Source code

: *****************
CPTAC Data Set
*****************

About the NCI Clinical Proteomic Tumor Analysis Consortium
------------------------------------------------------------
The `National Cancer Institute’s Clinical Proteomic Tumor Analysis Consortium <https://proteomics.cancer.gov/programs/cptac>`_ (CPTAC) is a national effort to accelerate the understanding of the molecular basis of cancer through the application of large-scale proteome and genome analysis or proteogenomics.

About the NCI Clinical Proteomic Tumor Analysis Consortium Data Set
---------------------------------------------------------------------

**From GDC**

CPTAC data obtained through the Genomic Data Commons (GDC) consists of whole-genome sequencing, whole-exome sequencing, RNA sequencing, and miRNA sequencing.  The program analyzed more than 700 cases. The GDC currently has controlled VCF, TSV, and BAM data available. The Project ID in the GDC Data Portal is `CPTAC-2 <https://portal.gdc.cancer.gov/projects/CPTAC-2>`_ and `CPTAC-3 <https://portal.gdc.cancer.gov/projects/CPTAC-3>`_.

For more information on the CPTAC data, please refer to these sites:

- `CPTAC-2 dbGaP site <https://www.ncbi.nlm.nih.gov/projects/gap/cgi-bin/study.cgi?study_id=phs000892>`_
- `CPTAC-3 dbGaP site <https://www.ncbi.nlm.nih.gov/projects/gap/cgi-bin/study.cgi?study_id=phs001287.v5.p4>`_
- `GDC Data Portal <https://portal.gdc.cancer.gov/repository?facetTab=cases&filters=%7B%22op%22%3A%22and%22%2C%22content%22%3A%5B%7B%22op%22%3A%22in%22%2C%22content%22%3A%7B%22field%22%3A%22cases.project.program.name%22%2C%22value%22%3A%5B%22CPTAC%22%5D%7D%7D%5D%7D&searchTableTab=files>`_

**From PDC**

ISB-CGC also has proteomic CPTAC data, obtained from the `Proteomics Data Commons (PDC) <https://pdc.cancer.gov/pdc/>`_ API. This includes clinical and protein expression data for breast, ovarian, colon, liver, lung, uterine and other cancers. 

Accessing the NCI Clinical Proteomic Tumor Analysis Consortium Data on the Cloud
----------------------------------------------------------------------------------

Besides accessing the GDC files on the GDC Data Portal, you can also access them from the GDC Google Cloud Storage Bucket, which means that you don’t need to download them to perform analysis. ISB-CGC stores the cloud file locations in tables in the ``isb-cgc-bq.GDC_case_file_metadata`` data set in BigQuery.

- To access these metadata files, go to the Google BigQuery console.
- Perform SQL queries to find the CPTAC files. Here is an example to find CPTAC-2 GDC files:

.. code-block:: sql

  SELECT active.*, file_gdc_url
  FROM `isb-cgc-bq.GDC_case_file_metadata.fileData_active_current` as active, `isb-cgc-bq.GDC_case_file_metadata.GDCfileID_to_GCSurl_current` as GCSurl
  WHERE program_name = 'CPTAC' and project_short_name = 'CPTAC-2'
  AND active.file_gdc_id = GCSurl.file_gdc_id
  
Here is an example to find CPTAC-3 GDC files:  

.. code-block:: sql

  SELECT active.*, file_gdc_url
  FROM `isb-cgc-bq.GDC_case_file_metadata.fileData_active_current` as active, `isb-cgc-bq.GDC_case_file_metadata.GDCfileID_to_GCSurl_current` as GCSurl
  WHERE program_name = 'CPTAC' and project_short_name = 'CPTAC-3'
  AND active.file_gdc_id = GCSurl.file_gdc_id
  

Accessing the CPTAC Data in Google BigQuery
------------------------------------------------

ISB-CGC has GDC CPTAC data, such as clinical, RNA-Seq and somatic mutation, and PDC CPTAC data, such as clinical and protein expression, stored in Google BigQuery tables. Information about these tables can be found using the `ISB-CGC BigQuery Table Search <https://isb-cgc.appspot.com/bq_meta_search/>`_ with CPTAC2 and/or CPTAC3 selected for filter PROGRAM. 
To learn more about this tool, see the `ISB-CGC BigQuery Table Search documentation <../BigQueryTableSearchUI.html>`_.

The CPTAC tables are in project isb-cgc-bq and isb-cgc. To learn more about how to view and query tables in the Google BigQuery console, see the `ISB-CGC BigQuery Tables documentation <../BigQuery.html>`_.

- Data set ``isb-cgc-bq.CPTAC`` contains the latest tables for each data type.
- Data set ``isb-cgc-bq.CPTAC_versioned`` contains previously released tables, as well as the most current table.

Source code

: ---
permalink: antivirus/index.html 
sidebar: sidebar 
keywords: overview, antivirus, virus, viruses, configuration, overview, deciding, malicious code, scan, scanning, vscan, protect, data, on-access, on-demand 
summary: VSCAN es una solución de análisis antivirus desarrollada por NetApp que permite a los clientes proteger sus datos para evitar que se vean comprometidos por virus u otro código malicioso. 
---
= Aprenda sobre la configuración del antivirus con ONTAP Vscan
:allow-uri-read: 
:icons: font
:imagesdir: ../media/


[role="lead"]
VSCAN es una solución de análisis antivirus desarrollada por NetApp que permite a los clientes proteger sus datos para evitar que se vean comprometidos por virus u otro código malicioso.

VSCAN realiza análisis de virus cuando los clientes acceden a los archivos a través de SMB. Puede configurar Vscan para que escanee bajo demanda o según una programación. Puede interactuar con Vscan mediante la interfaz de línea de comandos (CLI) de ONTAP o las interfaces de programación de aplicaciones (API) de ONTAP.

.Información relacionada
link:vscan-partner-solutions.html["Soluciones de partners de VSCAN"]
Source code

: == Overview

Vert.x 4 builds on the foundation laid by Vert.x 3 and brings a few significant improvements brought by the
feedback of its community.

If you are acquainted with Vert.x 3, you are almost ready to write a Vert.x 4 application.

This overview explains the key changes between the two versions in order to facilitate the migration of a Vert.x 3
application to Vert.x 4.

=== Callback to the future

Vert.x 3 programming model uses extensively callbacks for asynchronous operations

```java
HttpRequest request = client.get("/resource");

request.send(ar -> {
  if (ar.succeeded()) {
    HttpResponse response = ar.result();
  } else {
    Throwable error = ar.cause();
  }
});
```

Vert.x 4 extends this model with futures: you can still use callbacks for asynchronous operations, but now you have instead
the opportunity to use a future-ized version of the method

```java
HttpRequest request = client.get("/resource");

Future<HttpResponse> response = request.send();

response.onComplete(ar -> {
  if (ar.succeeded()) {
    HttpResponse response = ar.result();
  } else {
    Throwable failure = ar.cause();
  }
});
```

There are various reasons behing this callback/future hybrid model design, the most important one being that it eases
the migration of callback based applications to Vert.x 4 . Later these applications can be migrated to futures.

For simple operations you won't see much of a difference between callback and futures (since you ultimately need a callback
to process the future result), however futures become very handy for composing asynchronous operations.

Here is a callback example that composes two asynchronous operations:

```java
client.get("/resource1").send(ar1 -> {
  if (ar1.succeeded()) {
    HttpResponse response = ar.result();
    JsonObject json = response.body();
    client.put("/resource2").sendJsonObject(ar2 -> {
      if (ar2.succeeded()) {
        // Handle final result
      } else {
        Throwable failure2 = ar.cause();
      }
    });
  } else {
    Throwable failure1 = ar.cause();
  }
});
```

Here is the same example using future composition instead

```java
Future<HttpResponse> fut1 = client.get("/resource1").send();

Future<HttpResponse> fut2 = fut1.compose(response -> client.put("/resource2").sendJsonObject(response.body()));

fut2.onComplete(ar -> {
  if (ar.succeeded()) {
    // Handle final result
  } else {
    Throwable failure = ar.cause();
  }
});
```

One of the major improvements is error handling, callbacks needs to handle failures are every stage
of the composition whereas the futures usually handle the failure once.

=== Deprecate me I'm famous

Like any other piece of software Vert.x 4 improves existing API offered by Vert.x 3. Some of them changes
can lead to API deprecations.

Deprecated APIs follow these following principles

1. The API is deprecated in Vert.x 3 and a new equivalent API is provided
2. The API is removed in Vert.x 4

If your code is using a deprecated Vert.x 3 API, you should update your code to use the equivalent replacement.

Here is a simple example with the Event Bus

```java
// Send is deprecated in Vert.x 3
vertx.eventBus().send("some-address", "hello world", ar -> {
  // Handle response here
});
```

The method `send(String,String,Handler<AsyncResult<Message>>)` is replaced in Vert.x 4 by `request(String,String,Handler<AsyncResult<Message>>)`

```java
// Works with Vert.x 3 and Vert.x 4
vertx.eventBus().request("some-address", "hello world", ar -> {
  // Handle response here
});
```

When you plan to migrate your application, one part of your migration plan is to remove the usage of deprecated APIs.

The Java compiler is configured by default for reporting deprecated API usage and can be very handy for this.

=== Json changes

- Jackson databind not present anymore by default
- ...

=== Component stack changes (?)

# # #

Problem to solve:
Above are the lines; repeat exactly the ones from the line containing "About the NCI Clinical Proteomic Tumor Analysis Consortium Data" down to the line containing "CPTAC data obtained", both inclusive.

Written response:
About the NCI Clinical Proteomic Tumor Analysis Consortium Data Set
---------------------------------------------------------------------

**From GDC**

CPTAC data obtained through the Genomic Data Commons (GDC) consists of whole-genome sequencing, whole-exome sequencing, RNA sequencing, and miRNA sequencing.  The program analyzed more than 700 cases. The GDC currently has controlled VCF, TSV, and BAM data available. The Project ID in the GDC Data Portal is `CPTAC-2 <https://portal.gdc.cancer.gov/projects/CPTAC-2>`_ and `CPTAC-3 <https://portal.gdc.cancer.gov/projects/CPTAC-3>`_.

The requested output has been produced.